*Brano*
..............................
La chemioterapia fu molto più forte della precedente. Mi procurava un malessere generale e dolori articolari. Da allora, sono meteoropatica. Inevitabilmente, il morale precipitò. Mi rifiutavo di mangiare: Mario mi veniva appresso per la casa con il piatto in mano. Le sedute furono in tutto sei. In seguito persi tutti i capelli, ma non ne feci un cruccio. Niente parrucca, un foulard e via. La prima volta non li avevo persi. Poi ricrebbero, più belli di prima, perfino ricci.

Nel settembre 2005 mi sottoposi a un’altra PET. Lessi l’inizio dell’esito: “Non residuo di malattia…” (ho una memoria di ferro, sennò come avrei potuto fare scuola?). Non proseguii oltre. Mi bastava. Non ho mai voluto saperne di cartelle cliniche e referti. Se n’è sempre occupato mio marito. È lui a conoscere la data del prossimo controllo: quando il giorno si avvicina, comincia a prepararmi psicologicamente, dapprima accennando la cosa, ricordandomela con quel tono vago e distratto che si riserva alle scadenze di poco conto. Non facesse così, alla visita dovrebbe portarmi di peso. Se mi capita di passare davanti a un ospedale, giro la testa dall’altra. Anche le cure sono sempre stata tentata di non farle. La seconda chemioterapia mi ha lasciato un disturbo ai piedi, come intorpiditi. Mi si dice che passerà anche stavolta (il problema si era già ripresentato dopo la prima chemio, in maniera più leggera e temporanea). In ogni caso, sono grata al dottor Numico che ha trovato la terapia giusta per me e ha preso a cuore il mio caso.
..............................
Voci di dati archiviate:
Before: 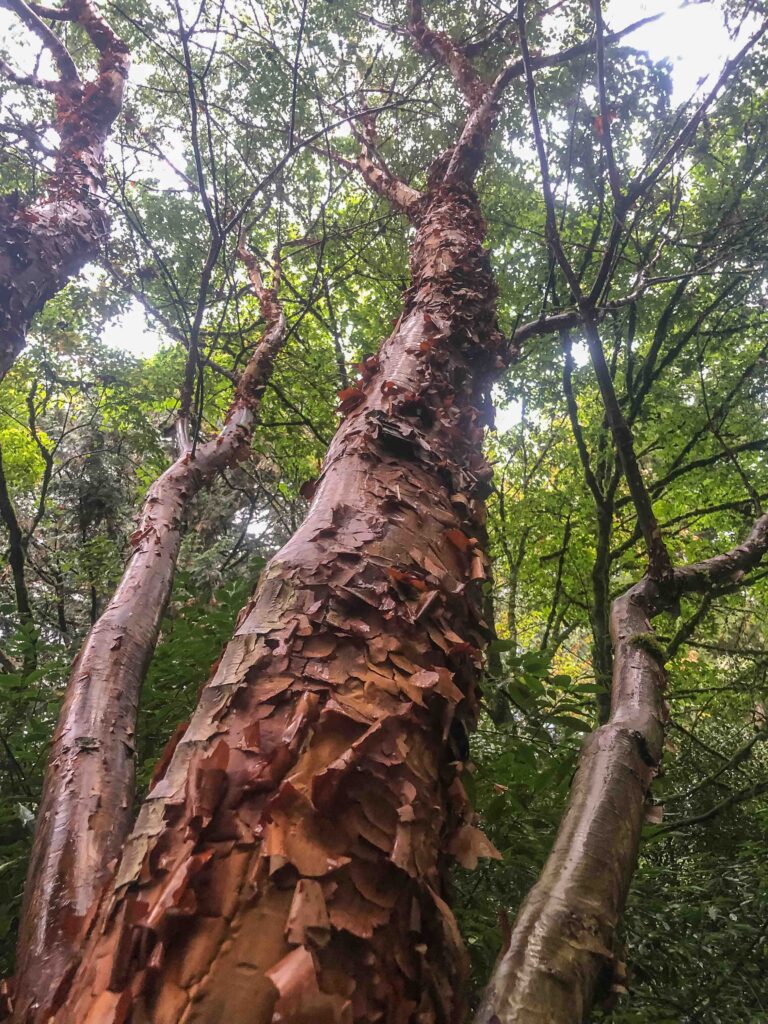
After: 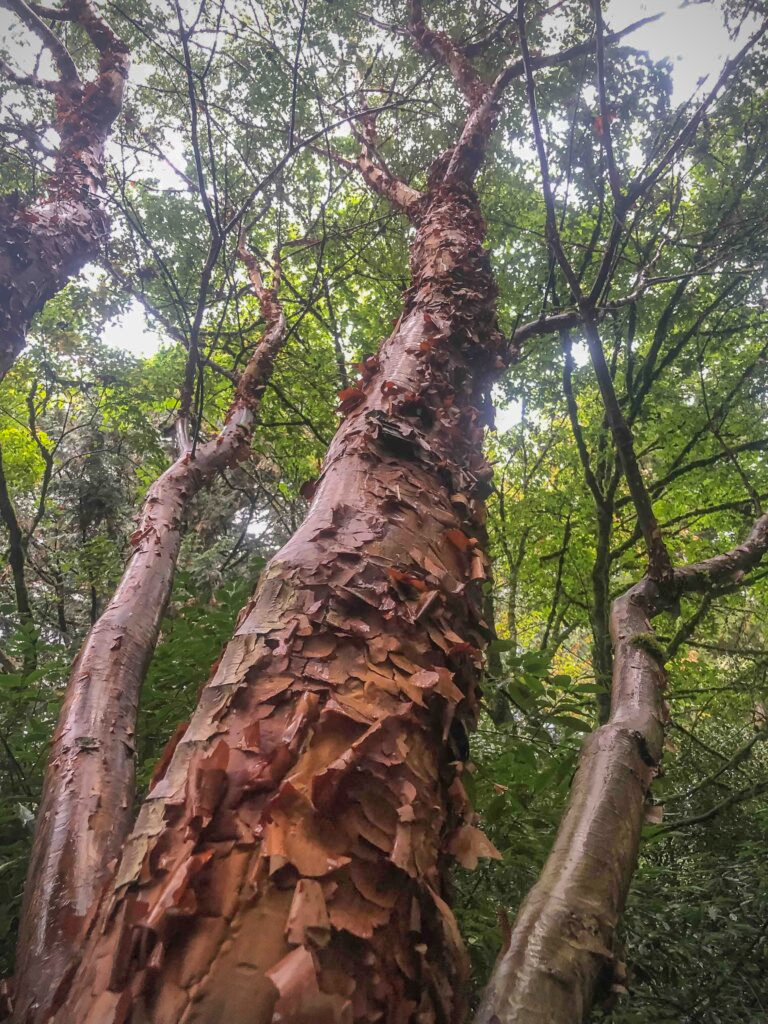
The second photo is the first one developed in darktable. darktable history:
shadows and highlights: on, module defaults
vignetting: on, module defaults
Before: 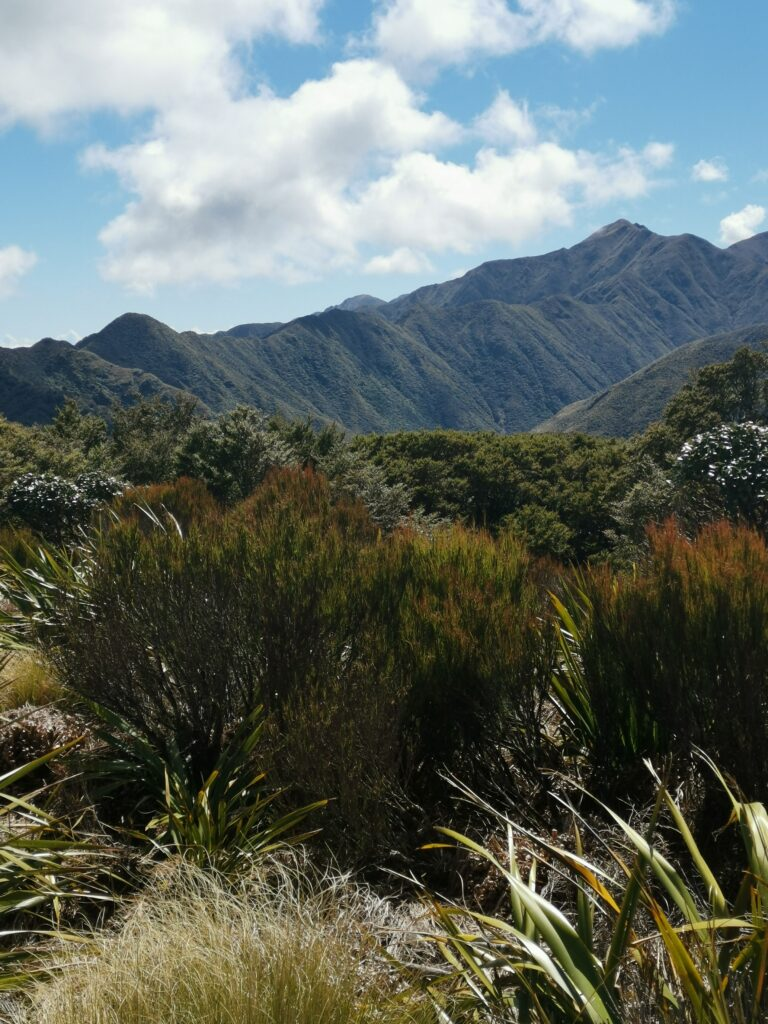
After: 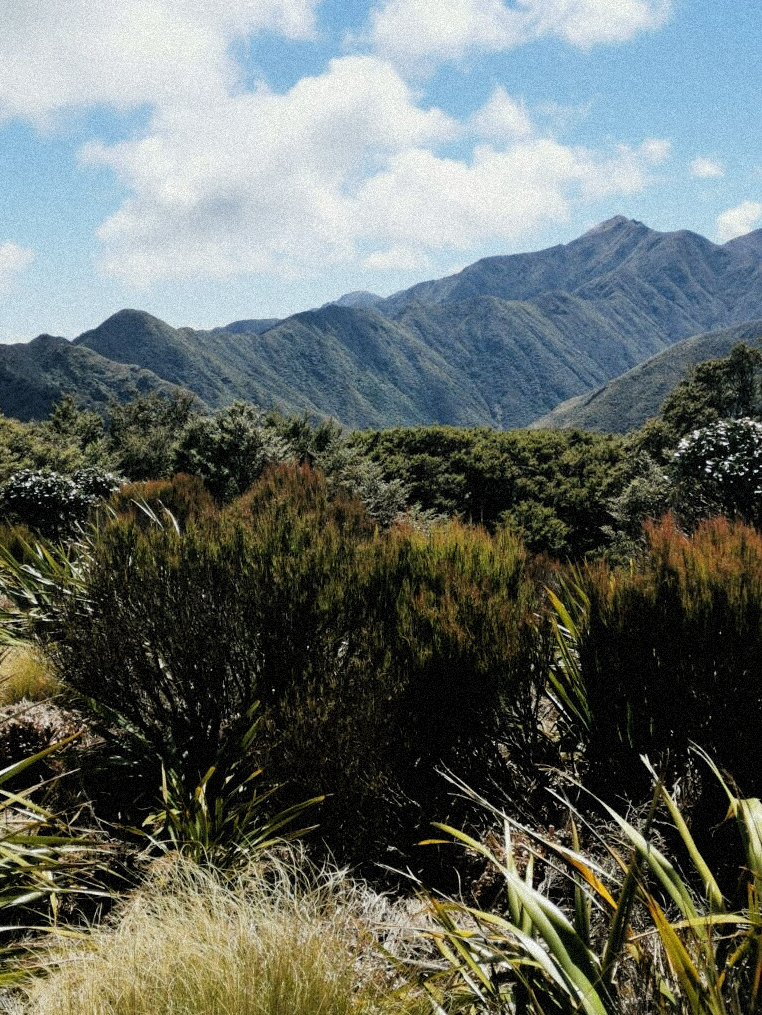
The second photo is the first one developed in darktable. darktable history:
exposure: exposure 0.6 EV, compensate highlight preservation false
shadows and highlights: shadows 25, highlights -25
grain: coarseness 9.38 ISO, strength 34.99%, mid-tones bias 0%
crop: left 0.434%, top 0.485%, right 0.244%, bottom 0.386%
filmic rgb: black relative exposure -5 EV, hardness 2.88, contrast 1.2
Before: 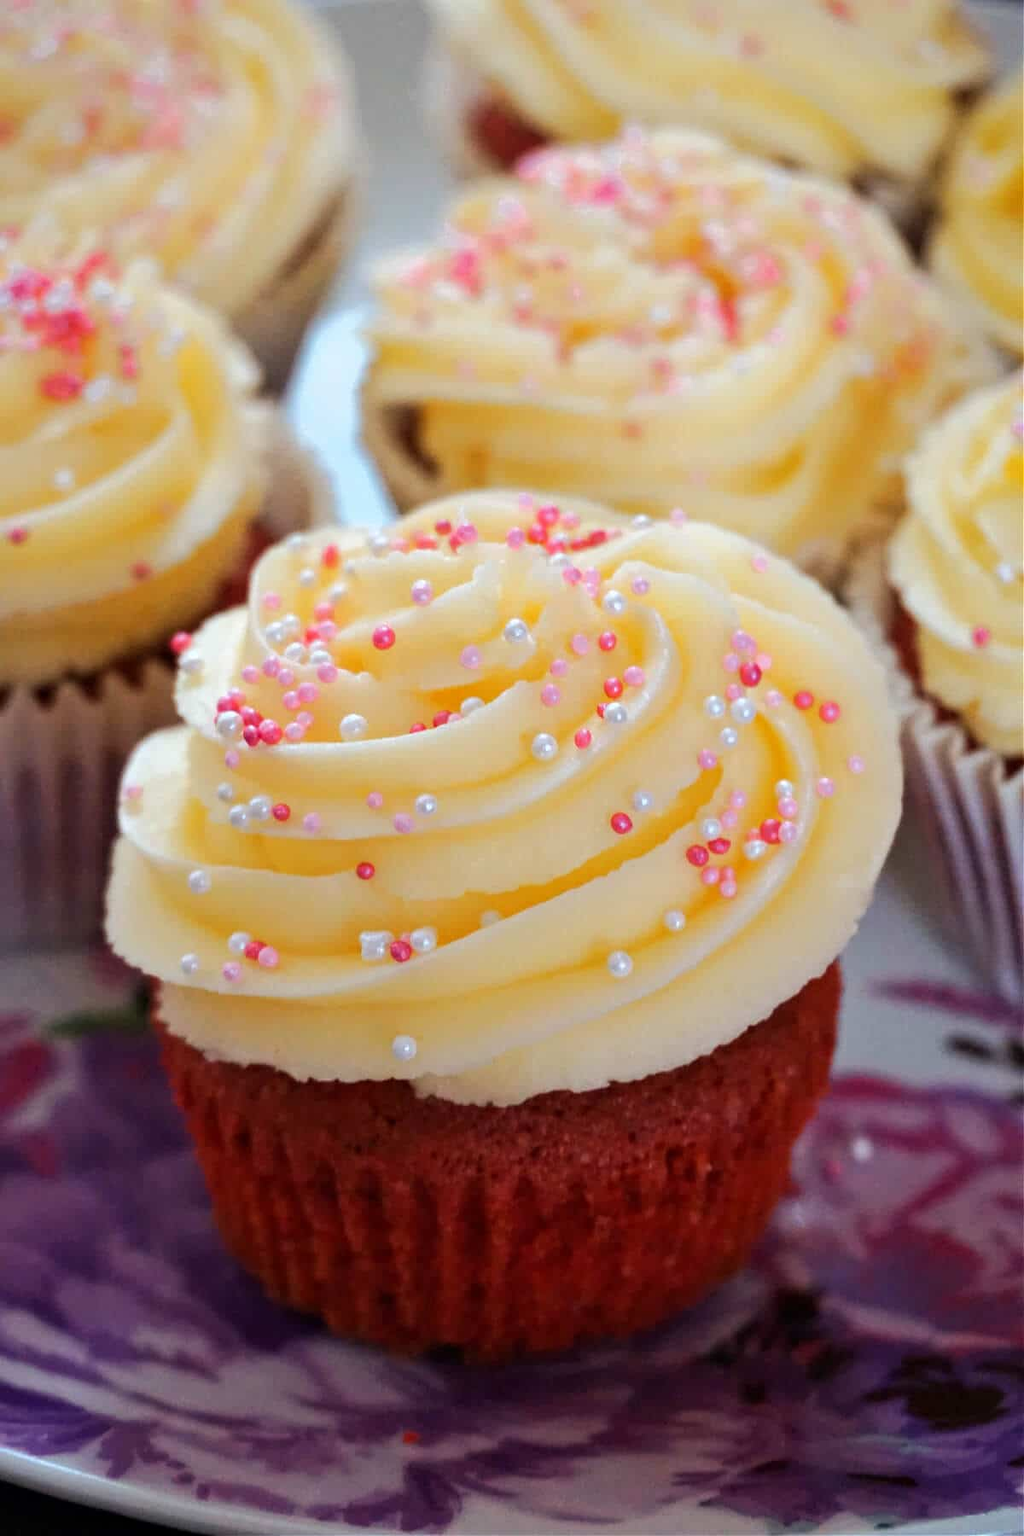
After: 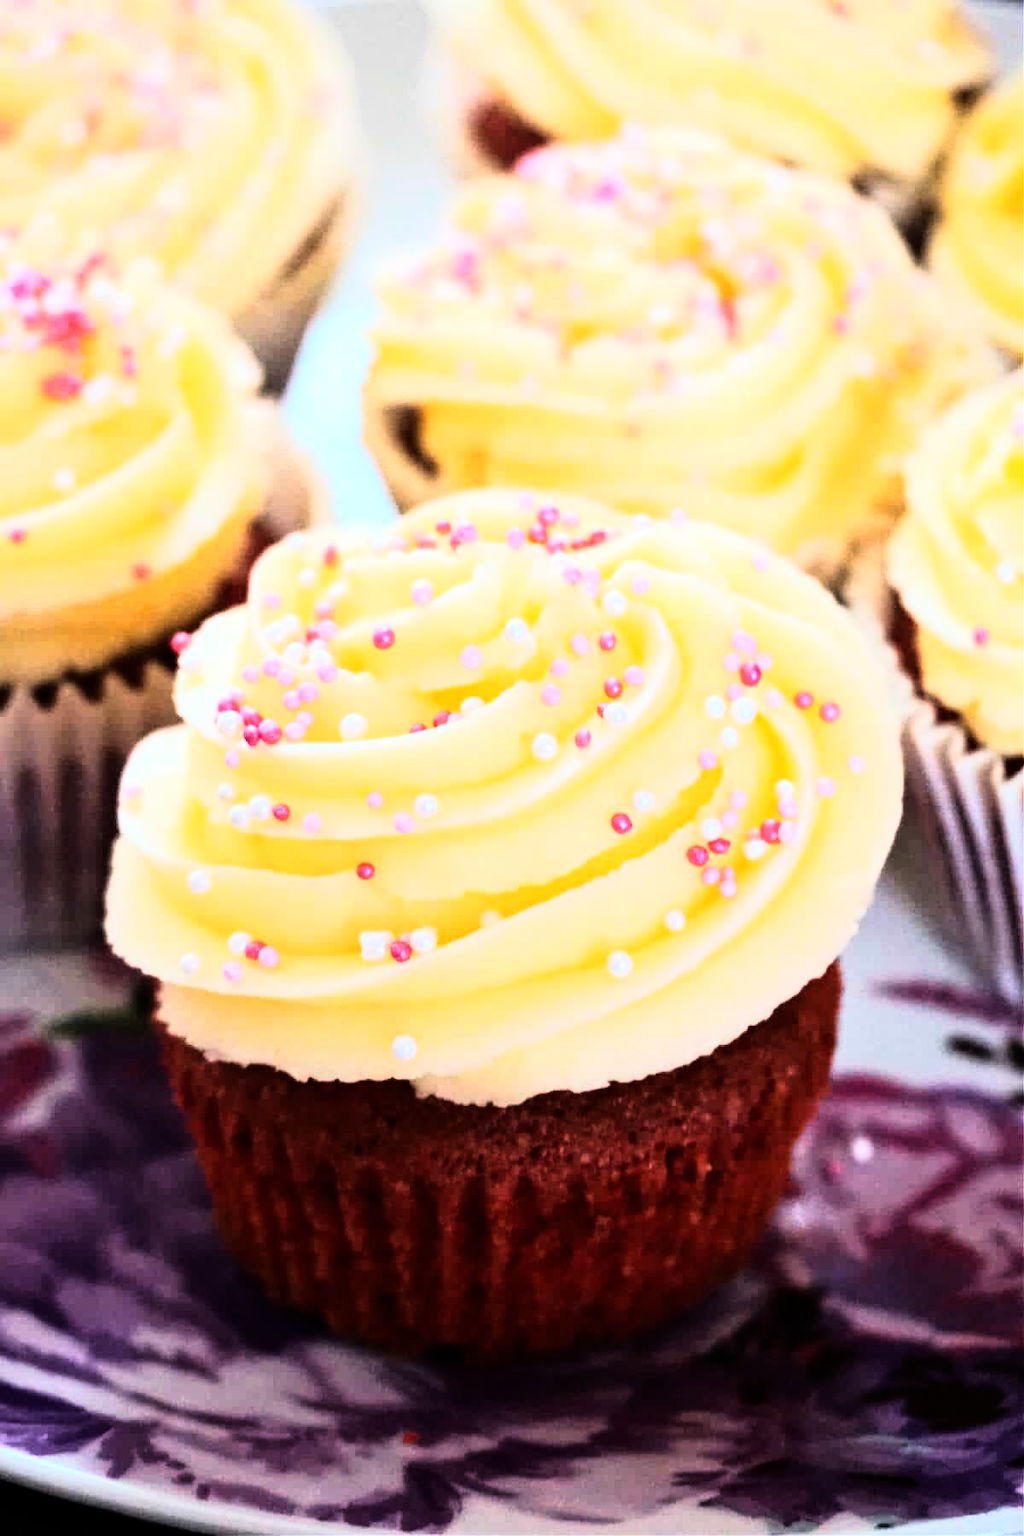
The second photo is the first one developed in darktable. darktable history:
..............................
*Istruzioni*
- A) Riscriva la parte del brano compresa tra "La chemioterapia fu" e "prima, perfino ricci.", estremi inclusi, sostituendo "foulard" con "cappello".
- B) Secondo il brano, in quale mese e anno la narratrice si sottopose a un'altra PET?

*Elenco risposte*
- A)
La chemioterapia fu molto più forte della precedente. Mi procurava un malessere generale e dolori articolari. Da allora, sono meteoropatica. Inevitabilmente, il morale precipitò. Mi rifiutavo di mangiare: Mario mi veniva appresso per la casa con il piatto in mano. Le sedute furono in tutto sei. In seguito persi tutti i capelli, ma non ne feci un cruccio. Niente parrucca, un cappello e via. La prima volta non li avevo persi. Poi ricrebbero, più belli di prima, perfino ricci.

- B) Nel settembre 2005.